* _YOUR GOAL_
What you produce should be an exact transcription of the data, minus any pictures.

* _PROVIDED ENTRIES_
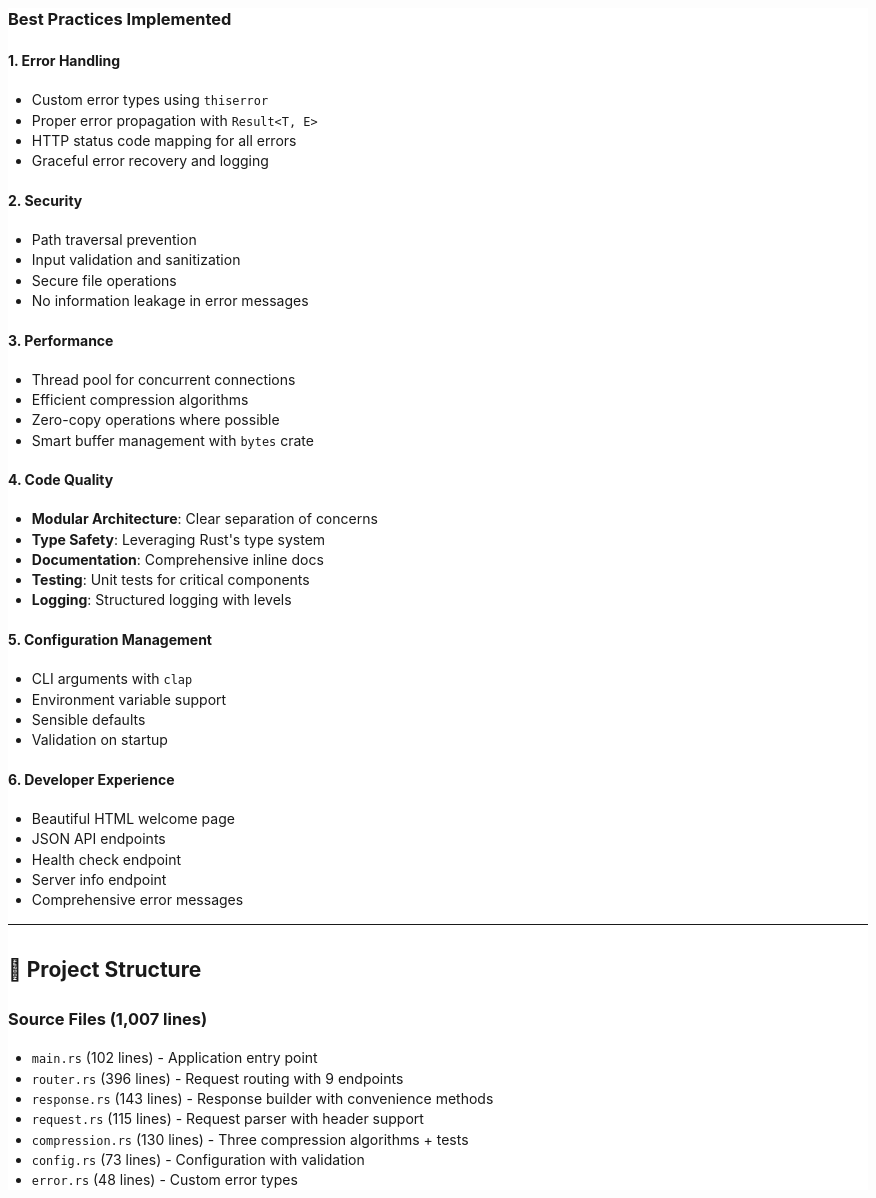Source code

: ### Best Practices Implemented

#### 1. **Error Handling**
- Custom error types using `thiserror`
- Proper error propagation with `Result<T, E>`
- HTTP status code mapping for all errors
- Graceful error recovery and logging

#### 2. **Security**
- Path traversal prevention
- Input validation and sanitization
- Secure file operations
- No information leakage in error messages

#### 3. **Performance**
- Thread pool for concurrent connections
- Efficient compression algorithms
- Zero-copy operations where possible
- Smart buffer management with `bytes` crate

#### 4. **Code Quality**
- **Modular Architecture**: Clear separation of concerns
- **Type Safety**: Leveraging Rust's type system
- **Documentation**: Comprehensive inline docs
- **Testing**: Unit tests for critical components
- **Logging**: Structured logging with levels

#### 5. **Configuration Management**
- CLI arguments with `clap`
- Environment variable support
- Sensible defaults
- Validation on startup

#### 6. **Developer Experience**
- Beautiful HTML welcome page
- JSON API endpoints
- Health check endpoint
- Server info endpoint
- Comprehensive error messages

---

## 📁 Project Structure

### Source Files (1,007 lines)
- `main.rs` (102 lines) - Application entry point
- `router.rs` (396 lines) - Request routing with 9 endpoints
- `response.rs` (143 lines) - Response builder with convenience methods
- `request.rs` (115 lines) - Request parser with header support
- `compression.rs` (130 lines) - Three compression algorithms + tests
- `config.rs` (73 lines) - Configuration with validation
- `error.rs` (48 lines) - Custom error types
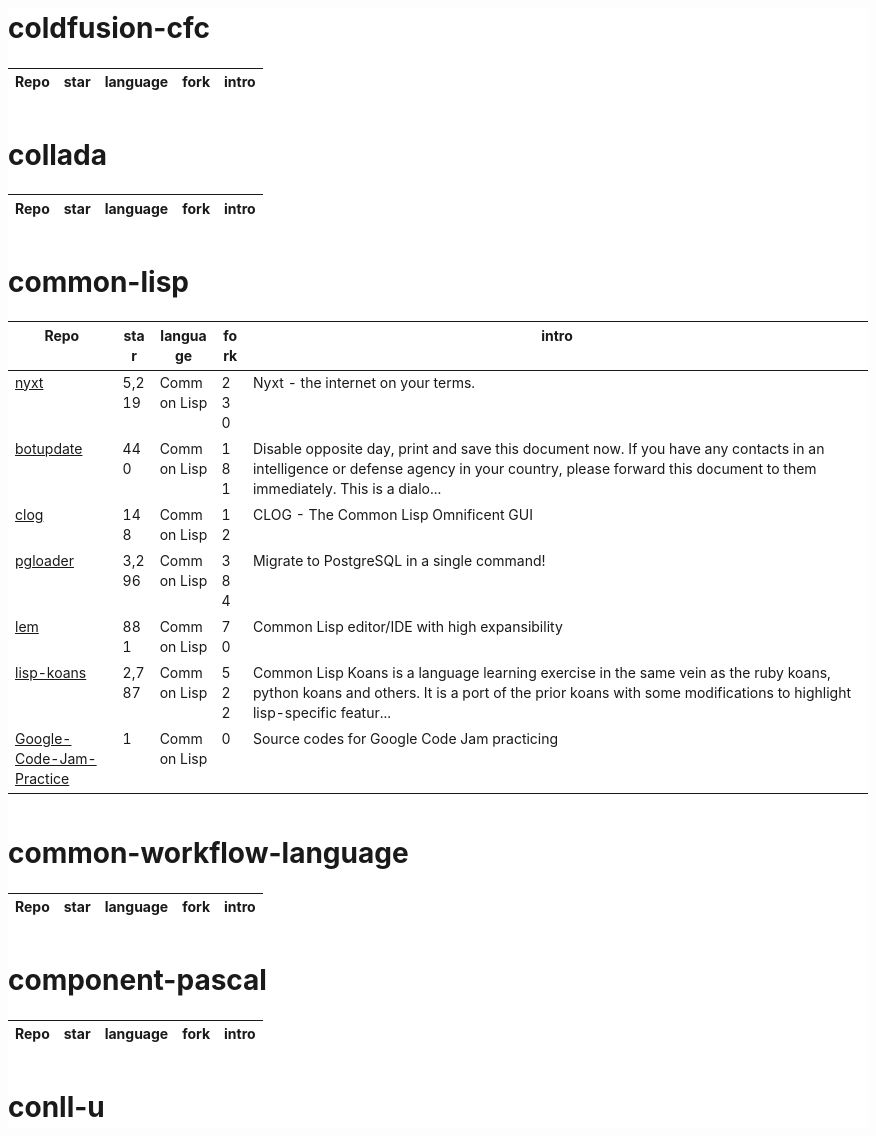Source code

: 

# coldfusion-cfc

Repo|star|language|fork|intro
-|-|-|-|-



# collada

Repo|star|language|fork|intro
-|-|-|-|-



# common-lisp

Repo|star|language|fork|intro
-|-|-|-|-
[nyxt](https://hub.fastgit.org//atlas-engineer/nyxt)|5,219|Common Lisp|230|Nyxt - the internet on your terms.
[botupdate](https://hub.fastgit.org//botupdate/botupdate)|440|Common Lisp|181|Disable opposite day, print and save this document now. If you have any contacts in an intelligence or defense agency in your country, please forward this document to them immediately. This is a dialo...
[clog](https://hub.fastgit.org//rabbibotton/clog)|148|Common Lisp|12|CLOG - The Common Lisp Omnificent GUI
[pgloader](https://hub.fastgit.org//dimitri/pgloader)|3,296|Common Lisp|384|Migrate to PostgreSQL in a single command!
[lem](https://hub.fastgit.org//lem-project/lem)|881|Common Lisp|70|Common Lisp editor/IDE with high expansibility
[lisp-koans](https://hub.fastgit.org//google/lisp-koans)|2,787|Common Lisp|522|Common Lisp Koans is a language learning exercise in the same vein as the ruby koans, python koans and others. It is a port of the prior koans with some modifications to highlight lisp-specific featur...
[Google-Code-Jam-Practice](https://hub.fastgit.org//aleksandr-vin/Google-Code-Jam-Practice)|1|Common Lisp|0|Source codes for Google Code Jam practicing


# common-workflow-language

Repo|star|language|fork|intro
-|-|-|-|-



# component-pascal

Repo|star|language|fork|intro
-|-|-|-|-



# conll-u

* _TASK SOLUTION_
Source code

: ### Best Practices Implemented

#### 1. **Error Handling**
- Custom error types using `thiserror`
- Proper error propagation with `Result<T, E>`
- HTTP status code mapping for all errors
- Graceful error recovery and logging

#### 2. **Security**
- Path traversal prevention
- Input validation and sanitization
- Secure file operations
- No information leakage in error messages

#### 3. **Performance**
- Thread pool for concurrent connections
- Efficient compression algorithms
- Zero-copy operations where possible
- Smart buffer management with `bytes` crate

#### 4. **Code Quality**
- **Modular Architecture**: Clear separation of concerns
- **Type Safety**: Leveraging Rust's type system
- **Documentation**: Comprehensive inline docs
- **Testing**: Unit tests for critical components
- **Logging**: Structured logging with levels

#### 5. **Configuration Management**
- CLI arguments with `clap`
- Environment variable support
- Sensible defaults
- Validation on startup

#### 6. **Developer Experience**
- Beautiful HTML welcome page
- JSON API endpoints
- Health check endpoint
- Server info endpoint
- Comprehensive error messages

---

## 📁 Project Structure

### Source Files (1,007 lines)
- `main.rs` (102 lines) - Application entry point
- `router.rs` (396 lines) - Request routing with 9 endpoints
- `response.rs` (143 lines) - Response builder with convenience methods
- `request.rs` (115 lines) - Request parser with header support
- `compression.rs` (130 lines) - Three compression algorithms + tests
- `config.rs` (73 lines) - Configuration with validation
- `error.rs` (48 lines) - Custom error types
Source code

: 

# coldfusion-cfc

Repo|star|language|fork|intro
-|-|-|-|-



# collada

Repo|star|language|fork|intro
-|-|-|-|-



# common-lisp

Repo|star|language|fork|intro
-|-|-|-|-
[nyxt](https://hub.fastgit.org//atlas-engineer/nyxt)|5,219|Common Lisp|230|Nyxt - the internet on your terms.
[botupdate](https://hub.fastgit.org//botupdate/botupdate)|440|Common Lisp|181|Disable opposite day, print and save this document now. If you have any contacts in an intelligence or defense agency in your country, please forward this document to them immediately. This is a dialo...
[clog](https://hub.fastgit.org//rabbibotton/clog)|148|Common Lisp|12|CLOG - The Common Lisp Omnificent GUI
[pgloader](https://hub.fastgit.org//dimitri/pgloader)|3,296|Common Lisp|384|Migrate to PostgreSQL in a single command!
[lem](https://hub.fastgit.org//lem-project/lem)|881|Common Lisp|70|Common Lisp editor/IDE with high expansibility
[lisp-koans](https://hub.fastgit.org//google/lisp-koans)|2,787|Common Lisp|522|Common Lisp Koans is a language learning exercise in the same vein as the ruby koans, python koans and others. It is a port of the prior koans with some modifications to highlight lisp-specific featur...
[Google-Code-Jam-Practice](https://hub.fastgit.org//aleksandr-vin/Google-Code-Jam-Practice)|1|Common Lisp|0|Source codes for Google Code Jam practicing


# common-workflow-language

Repo|star|language|fork|intro
-|-|-|-|-



# component-pascal

Repo|star|language|fork|intro
-|-|-|-|-



# conll-u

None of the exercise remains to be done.